What is a single point of failure?

A single point of failure is an environment where one failure can result in the simultaneous loss of both the coupling facility list structure for a log stream and the local storage buffer copy of the data on the system making the connection. If you were using local storage buffers to duplex data, this can result in loss of log data. When your configuration contains a single point of failure, you can safeguard your data by duplexing data to staging data sets.

A single point of failure can also exist for a duplex-mode structure where one failure can result in the simultaneous loss of both structure instances. The two structure instances in this environment are failure-dependent, meaning a single failure will cause the structure data to be lost, even though it is in two copies of the structure. Since a single point of failure can cause the loss of all the log data in the failure-dependent duplex-mode structure, Logger will continue to safeguard the data by using one of its own duplexing methods.

When a configuration is not vulnerable to a single point of failure, it is failure independent.

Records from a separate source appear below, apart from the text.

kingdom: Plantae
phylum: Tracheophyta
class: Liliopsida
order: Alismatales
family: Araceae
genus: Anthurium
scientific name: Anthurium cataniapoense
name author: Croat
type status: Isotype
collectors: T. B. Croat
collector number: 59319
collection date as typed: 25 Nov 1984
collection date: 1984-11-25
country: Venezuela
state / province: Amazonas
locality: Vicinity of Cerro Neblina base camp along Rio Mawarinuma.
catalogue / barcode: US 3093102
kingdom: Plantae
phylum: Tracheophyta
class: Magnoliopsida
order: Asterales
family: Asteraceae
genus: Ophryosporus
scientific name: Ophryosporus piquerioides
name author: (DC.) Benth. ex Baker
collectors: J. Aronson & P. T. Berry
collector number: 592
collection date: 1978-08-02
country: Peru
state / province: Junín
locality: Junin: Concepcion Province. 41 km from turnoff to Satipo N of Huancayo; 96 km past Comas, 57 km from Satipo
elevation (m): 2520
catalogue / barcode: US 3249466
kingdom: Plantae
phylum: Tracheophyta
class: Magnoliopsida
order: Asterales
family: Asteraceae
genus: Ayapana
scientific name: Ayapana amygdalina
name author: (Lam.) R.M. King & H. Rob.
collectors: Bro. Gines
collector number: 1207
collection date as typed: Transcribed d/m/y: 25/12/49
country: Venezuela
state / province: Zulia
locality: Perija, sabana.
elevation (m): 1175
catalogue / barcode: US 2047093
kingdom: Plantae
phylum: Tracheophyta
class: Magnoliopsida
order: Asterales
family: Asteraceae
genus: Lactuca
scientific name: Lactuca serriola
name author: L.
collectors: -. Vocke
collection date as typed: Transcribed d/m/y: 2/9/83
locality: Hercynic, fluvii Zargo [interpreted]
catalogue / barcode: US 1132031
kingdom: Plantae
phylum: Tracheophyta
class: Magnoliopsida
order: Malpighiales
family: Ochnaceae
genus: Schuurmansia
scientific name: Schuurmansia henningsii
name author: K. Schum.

System logger evaluates a connection for a single point of failure based on the location of the coupling facility and its status of volatile or non-volatile. The coupling facility can reside in one of the following configurations:
  • The coupling facility executes in a logical partition or LPAR (virtual server), sharing a central processing complex (CPC) with a system that is connected to a log stream associated with the coupling facility.
  • The coupling facility is in a stand-alone CPC and does not share the CPC with a system with a connection to the log stream.
  • The coupling facility executes as an Integrated Coupling Migration Facility (ICMF) partition on a CPC. Only connections from a system on the same CPC can communicate with this coupling facility.
System logger uses the following rules for determining whether a log stream connection contains a single point of failure:
  • When a coupling facility shares a CPC with a system that connects to log streams mapping to the same coupling facility, each active connection between the system and the coupling facility contains a single point of failure, regardless of the volatility state of the coupling facility. The connections have a single point of failure because if the CPC should fail, coupling facility resident log data will be lost when both the system, with local storage buffers, and the coupling facility fail with the CPC.
  • When a coupling facility (or the composite view of a duplex-mode structure) is separate from the system connected to the associated log stream, the volatility status of the coupling facility determines whether the connection is vulnerable to a single point of failure:
    • If the coupling facility (or the composite view of a duplex-mode structure) is non-volatile, the connection is failure independent.
    • If the coupling facility (or the composite view of a duplex-mode structure) is volatile, the connection is vulnerable to a single point of failure. A power failure could knock out both the system, with its local storage buffer copy of coupling facility data, and the coupling facility.

    A connection is failure independent when it is from a system on a separate CPC from the non-volatile coupling facility to which it is connected.

If a connection contains a single point of failure and STG_DUPLEX(YES) DUPLEXMODE(COND) has been specified in the log stream definition, system logger will duplex coupling facility log data to staging data sets for that connection. If a coupling facility or CPC failure occurs, system logger can retrieve lost coupling facility log data from the staging data sets for a connection with a single point of failure.